WHAT YOU WILL DO >>
What you return should be the lines of the data containing "down", each in full.

EXERCISE MATERIALS >>
((

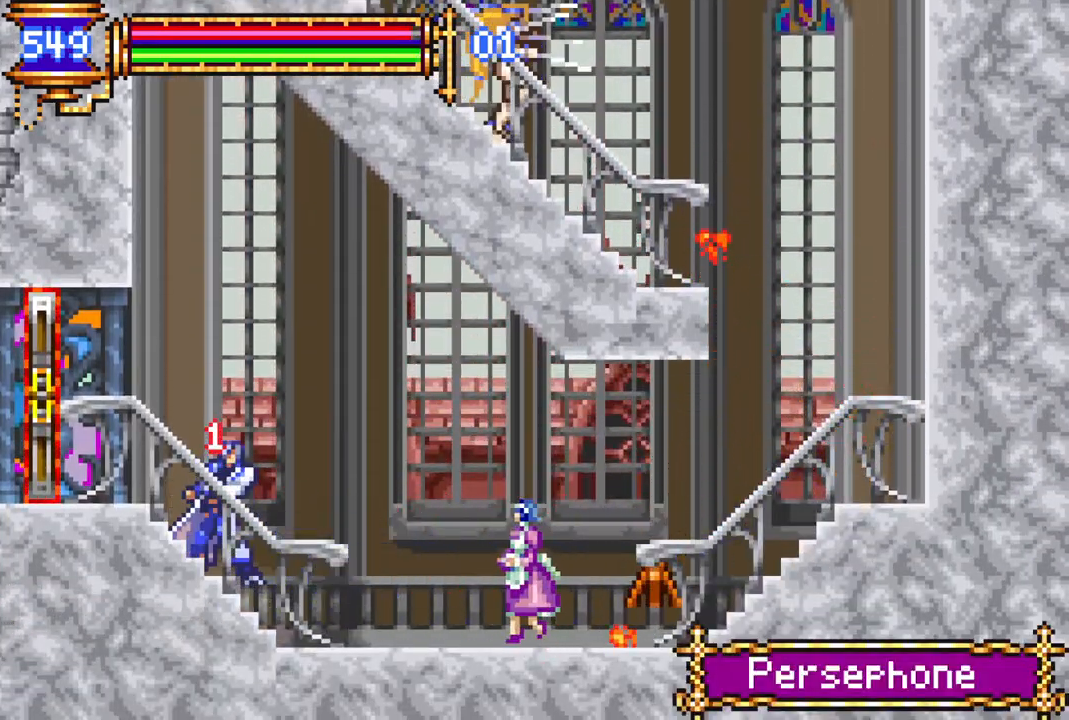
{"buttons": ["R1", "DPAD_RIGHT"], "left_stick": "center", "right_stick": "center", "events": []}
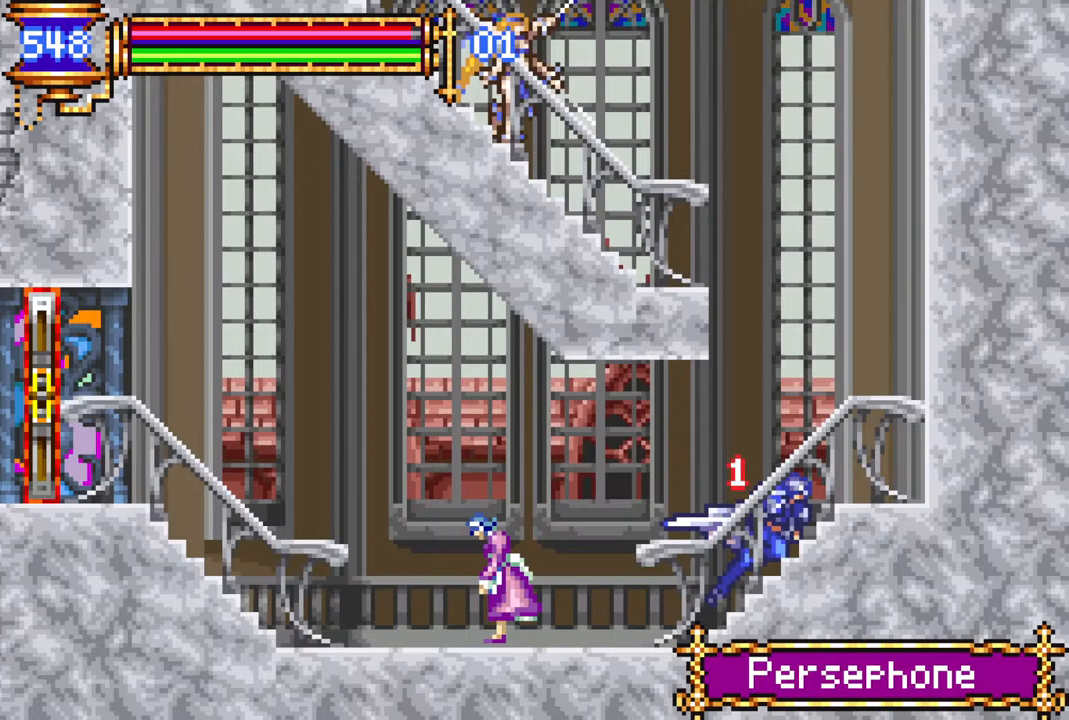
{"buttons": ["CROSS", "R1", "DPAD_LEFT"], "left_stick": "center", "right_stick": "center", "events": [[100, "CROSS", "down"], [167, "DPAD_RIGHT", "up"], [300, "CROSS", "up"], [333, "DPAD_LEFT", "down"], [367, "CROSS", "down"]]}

))
((

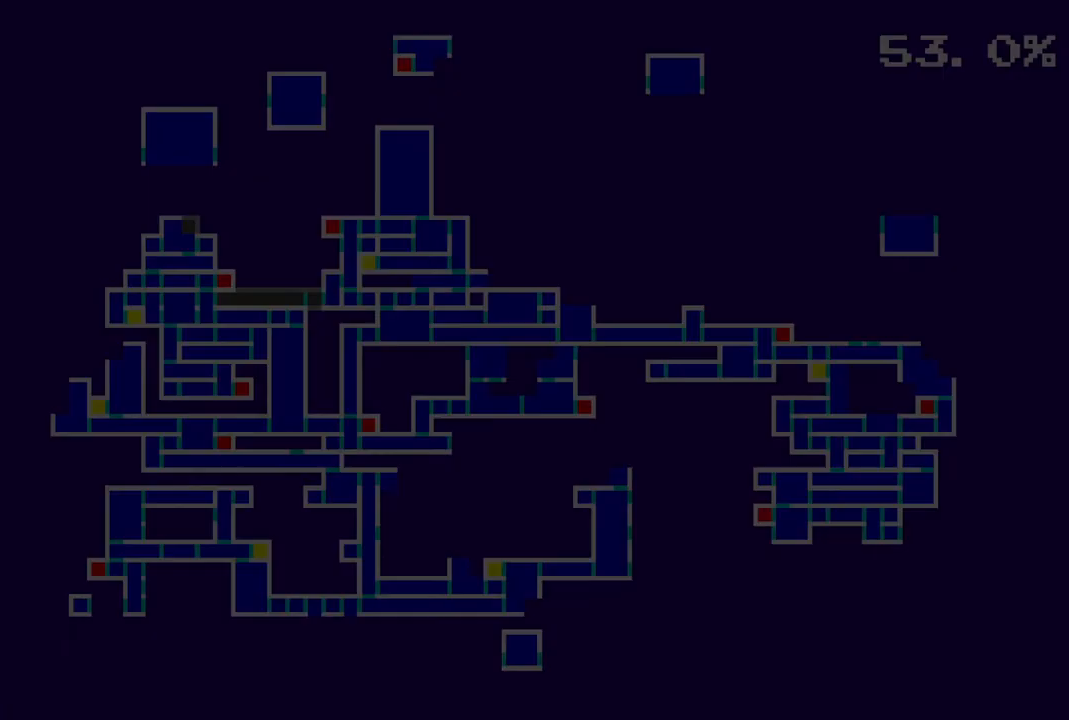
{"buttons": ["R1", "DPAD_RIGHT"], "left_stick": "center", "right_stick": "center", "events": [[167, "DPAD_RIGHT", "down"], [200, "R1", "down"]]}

))

REPLY TO THE EXERCISE >>
{"buttons": ["CROSS", "R1", "DPAD_LEFT"], "left_stick": "center", "right_stick": "center", "events": [[100, "CROSS", "down"], [167, "DPAD_RIGHT", "up"], [300, "CROSS", "up"], [333, "DPAD_LEFT", "down"], [367, "CROSS", "down"]]}
{"buttons": ["R1", "DPAD_RIGHT"], "left_stick": "center", "right_stick": "center", "events": [[167, "DPAD_RIGHT", "down"], [200, "R1", "down"]]}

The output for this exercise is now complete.